Stored data entries:
· · · · ·

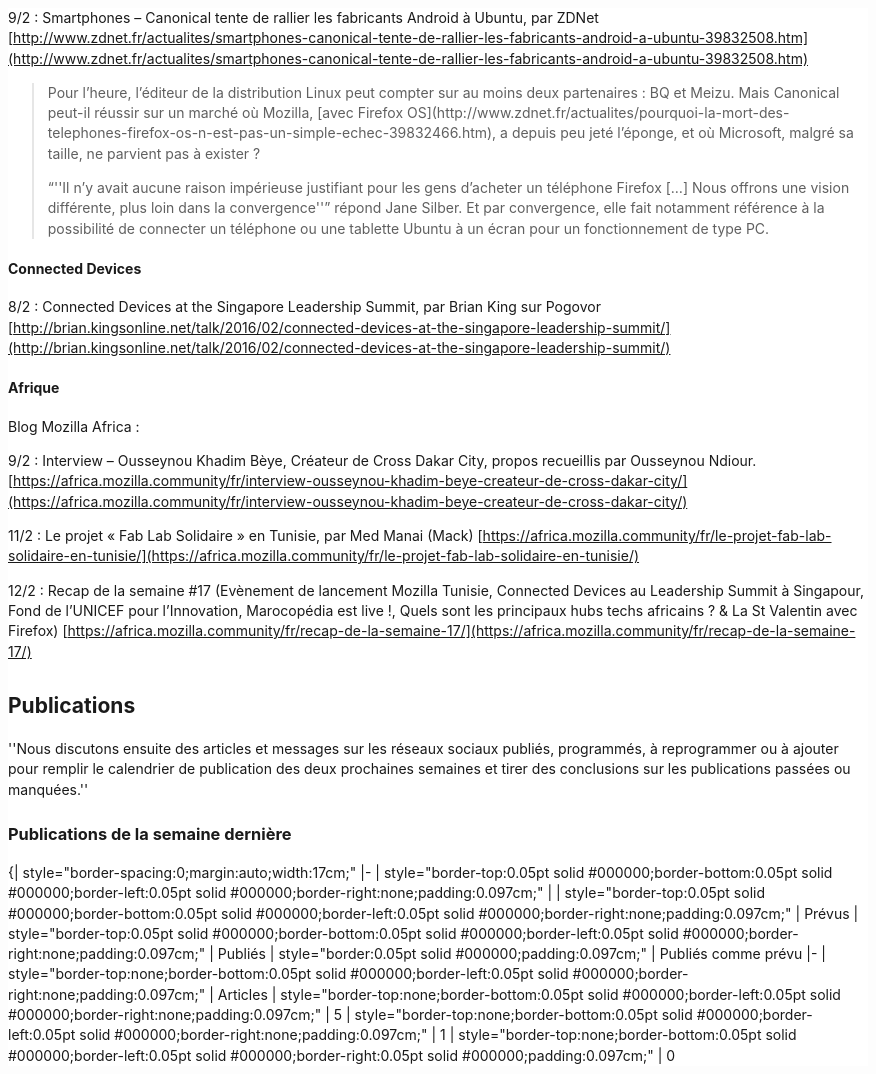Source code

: 9/2&nbsp;: Smartphones – Canonical tente de rallier les fabricants Android à Ubuntu, par ZDNet [http://www.zdnet.fr/actualites/smartphones-canonical-tente-de-rallier-les-fabricants-android-a-ubuntu-39832508.htm](http://www.zdnet.fr/actualites/smartphones-canonical-tente-de-rallier-les-fabricants-android-a-ubuntu-39832508.htm)
<blockquote>Pour l’heure, l’éditeur de la distribution Linux peut compter sur au moins deux partenaires&nbsp;: BQ et Meizu. Mais Canonical peut-il réussir sur un marché où Mozilla, [avec Firefox OS](http://www.zdnet.fr/actualites/pourquoi-la-mort-des-telephones-firefox-os-n-est-pas-un-simple-echec-39832466.htm), a depuis peu jeté l’éponge, et où Microsoft, malgré sa taille, ne parvient pas à exister&nbsp;?

“''Il n’y avait aucune raison impérieuse justifiant pour les gens d’acheter un téléphone Firefox […] Nous offrons une vision différente, plus loin dans la convergence''” répond Jane Silber. Et par convergence, elle fait notamment référence à la possibilité de connecter un téléphone ou une tablette Ubuntu à un écran pour un fonctionnement de type PC.</blockquote>

#### Connected Devices

8/2&nbsp;: Connected Devices at the Singapore Leadership Summit, par Brian King sur Pogovor [http://brian.kingsonline.net/talk/2016/02/connected-devices-at-the-singapore-leadership-summit/](http://brian.kingsonline.net/talk/2016/02/connected-devices-at-the-singapore-leadership-summit/)

#### Afrique

Blog Mozilla Africa&nbsp;:

9/2&nbsp;: Interview – Ousseynou Khadim Bèye, Créateur de Cross Dakar City, propos recueillis par Ousseynou Ndiour. [https://africa.mozilla.community/fr/interview-ousseynou-khadim-beye-createur-de-cross-dakar-city/](https://africa.mozilla.community/fr/interview-ousseynou-khadim-beye-createur-de-cross-dakar-city/)

11/2&nbsp;: Le projet «&nbsp;Fab Lab Solidaire&nbsp;» en Tunisie, par Med Manai (Mack) [https://africa.mozilla.community/fr/le-projet-fab-lab-solidaire-en-tunisie/](https://africa.mozilla.community/fr/le-projet-fab-lab-solidaire-en-tunisie/)

12/2&nbsp;: Recap de la semaine #17 (Evènement de lancement Mozilla Tunisie, Connected Devices au Leadership Summit à Singapour, Fond de l’UNICEF pour l’Innovation, Marocopédia est live&nbsp;!, Quels sont les principaux hubs techs africains&nbsp;? &amp; La St Valentin avec Firefox) [https://africa.mozilla.community/fr/recap-de-la-semaine-17/](https://africa.mozilla.community/fr/recap-de-la-semaine-17/)

## Publications

''Nous discutons ensuite des articles et messages sur les réseaux sociaux publiés, programmés, à reprogrammer ou à ajouter pour remplir le calendrier de publication des deux prochaines semaines et tirer des conclusions sur les publications passées ou manquées.''

### Publications de la semaine dernière

{| style=&quot;border-spacing:0;margin:auto;width:17cm;&quot;
|-
| style=&quot;border-top:0.05pt solid #000000;border-bottom:0.05pt solid #000000;border-left:0.05pt solid #000000;border-right:none;padding:0.097cm;&quot; | 
| style=&quot;border-top:0.05pt solid #000000;border-bottom:0.05pt solid #000000;border-left:0.05pt solid #000000;border-right:none;padding:0.097cm;&quot; | Prévus
| style=&quot;border-top:0.05pt solid #000000;border-bottom:0.05pt solid #000000;border-left:0.05pt solid #000000;border-right:none;padding:0.097cm;&quot; | Publiés
| style=&quot;border:0.05pt solid #000000;padding:0.097cm;&quot; | Publiés comme prévu
|-
| style=&quot;border-top:none;border-bottom:0.05pt solid #000000;border-left:0.05pt solid #000000;border-right:none;padding:0.097cm;&quot; | Articles
| style=&quot;border-top:none;border-bottom:0.05pt solid #000000;border-left:0.05pt solid #000000;border-right:none;padding:0.097cm;&quot; | 5
| style=&quot;border-top:none;border-bottom:0.05pt solid #000000;border-left:0.05pt solid #000000;border-right:none;padding:0.097cm;&quot; | 1
| style=&quot;border-top:none;border-bottom:0.05pt solid #000000;border-left:0.05pt solid #000000;border-right:0.05pt solid #000000;padding:0.097cm;&quot; | 0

· · · · ·

WORK INSTRUCTION:
Write out all the entries word for word, but skip any images.

RESPONSE AREA:
Source code

: 9/2&nbsp;: Smartphones – Canonical tente de rallier les fabricants Android à Ubuntu, par ZDNet [http://www.zdnet.fr/actualites/smartphones-canonical-tente-de-rallier-les-fabricants-android-a-ubuntu-39832508.htm](http://www.zdnet.fr/actualites/smartphones-canonical-tente-de-rallier-les-fabricants-android-a-ubuntu-39832508.htm)
<blockquote>Pour l’heure, l’éditeur de la distribution Linux peut compter sur au moins deux partenaires&nbsp;: BQ et Meizu. Mais Canonical peut-il réussir sur un marché où Mozilla, [avec Firefox OS](http://www.zdnet.fr/actualites/pourquoi-la-mort-des-telephones-firefox-os-n-est-pas-un-simple-echec-39832466.htm), a depuis peu jeté l’éponge, et où Microsoft, malgré sa taille, ne parvient pas à exister&nbsp;?

“''Il n’y avait aucune raison impérieuse justifiant pour les gens d’acheter un téléphone Firefox […] Nous offrons une vision différente, plus loin dans la convergence''” répond Jane Silber. Et par convergence, elle fait notamment référence à la possibilité de connecter un téléphone ou une tablette Ubuntu à un écran pour un fonctionnement de type PC.</blockquote>

#### Connected Devices

8/2&nbsp;: Connected Devices at the Singapore Leadership Summit, par Brian King sur Pogovor [http://brian.kingsonline.net/talk/2016/02/connected-devices-at-the-singapore-leadership-summit/](http://brian.kingsonline.net/talk/2016/02/connected-devices-at-the-singapore-leadership-summit/)

#### Afrique

Blog Mozilla Africa&nbsp;:

9/2&nbsp;: Interview – Ousseynou Khadim Bèye, Créateur de Cross Dakar City, propos recueillis par Ousseynou Ndiour. [https://africa.mozilla.community/fr/interview-ousseynou-khadim-beye-createur-de-cross-dakar-city/](https://africa.mozilla.community/fr/interview-ousseynou-khadim-beye-createur-de-cross-dakar-city/)

11/2&nbsp;: Le projet «&nbsp;Fab Lab Solidaire&nbsp;» en Tunisie, par Med Manai (Mack) [https://africa.mozilla.community/fr/le-projet-fab-lab-solidaire-en-tunisie/](https://africa.mozilla.community/fr/le-projet-fab-lab-solidaire-en-tunisie/)

12/2&nbsp;: Recap de la semaine #17 (Evènement de lancement Mozilla Tunisie, Connected Devices au Leadership Summit à Singapour, Fond de l’UNICEF pour l’Innovation, Marocopédia est live&nbsp;!, Quels sont les principaux hubs techs africains&nbsp;? &amp; La St Valentin avec Firefox) [https://africa.mozilla.community/fr/recap-de-la-semaine-17/](https://africa.mozilla.community/fr/recap-de-la-semaine-17/)

## Publications

''Nous discutons ensuite des articles et messages sur les réseaux sociaux publiés, programmés, à reprogrammer ou à ajouter pour remplir le calendrier de publication des deux prochaines semaines et tirer des conclusions sur les publications passées ou manquées.''

### Publications de la semaine dernière

{| style=&quot;border-spacing:0;margin:auto;width:17cm;&quot;
|-
| style=&quot;border-top:0.05pt solid #000000;border-bottom:0.05pt solid #000000;border-left:0.05pt solid #000000;border-right:none;padding:0.097cm;&quot; | 
| style=&quot;border-top:0.05pt solid #000000;border-bottom:0.05pt solid #000000;border-left:0.05pt solid #000000;border-right:none;padding:0.097cm;&quot; | Prévus
| style=&quot;border-top:0.05pt solid #000000;border-bottom:0.05pt solid #000000;border-left:0.05pt solid #000000;border-right:none;padding:0.097cm;&quot; | Publiés
| style=&quot;border:0.05pt solid #000000;padding:0.097cm;&quot; | Publiés comme prévu
|-
| style=&quot;border-top:none;border-bottom:0.05pt solid #000000;border-left:0.05pt solid #000000;border-right:none;padding:0.097cm;&quot; | Articles
| style=&quot;border-top:none;border-bottom:0.05pt solid #000000;border-left:0.05pt solid #000000;border-right:none;padding:0.097cm;&quot; | 5
| style=&quot;border-top:none;border-bottom:0.05pt solid #000000;border-left:0.05pt solid #000000;border-right:none;padding:0.097cm;&quot; | 1
| style=&quot;border-top:none;border-bottom:0.05pt solid #000000;border-left:0.05pt solid #000000;border-right:0.05pt solid #000000;padding:0.097cm;&quot; | 0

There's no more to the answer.